When the Gospel exhonorates us and excoritaes others, it’s our interpretation, not God’s message.  We want them to have mercy, even before us, beause that’s what God’s mercy looks like.  It is blessings from the cross, a cry of love from the crucified to the ones who cried, “Crucify Him.”Christ tells us to pray for those who persecute us, to bless our enemies.
It’s really hard, even to type the words, because I recognize, I would have to mean it.   To bless these people who I see dismantling my country? Who I see saying ugly thing after ugly thing, lie after lie after lie? To bless these people who rip apart families? Who seem to grin in the face of their own violence, and march away with no consequence while the bodies are still warm?  Bless them?  Really?

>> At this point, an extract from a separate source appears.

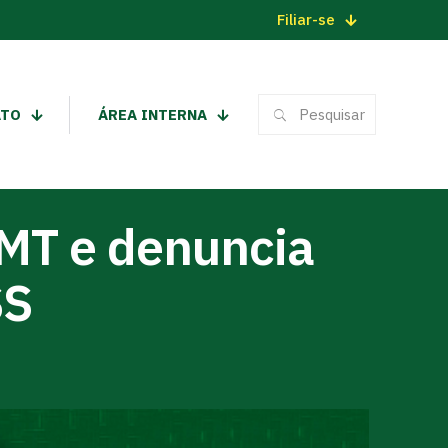
Filiar-se
ATO
ÁREA INTERNA
MT e denuncia
SS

And I look back at the crucifx, the inescapable reality of my Lord on the cross.  Yes really.  And I admit, I don’t want to.  It’s not satisfying, the dark joy of excoriating is fun.  You get to be clever and cutting and mean…but then, you don’t get to be a disciple.

And I want that.

So bless them.  Bless them all. Give them the graces, all the graces.  Pour down on them your heavenly blessings Lord, open Heaven and like the snow, coat their souls with the salt of the earth, to melt the ice of their hearts and ours.    Bless all of us.  We have met the enemy and it is us.  God save us from ourselves and all our short sightedness that has lead us to hate each other so deeply and so willingly, and let us go out and be neighbors, good samaritans, to all we encounter.

It will be more difficult and brutal than shoveling eight inches of ice, but the world will be warmer for it and the souls we help may be our own.  Be salt, not ice.
I’m going to go shovel some more snow, and pray for our country.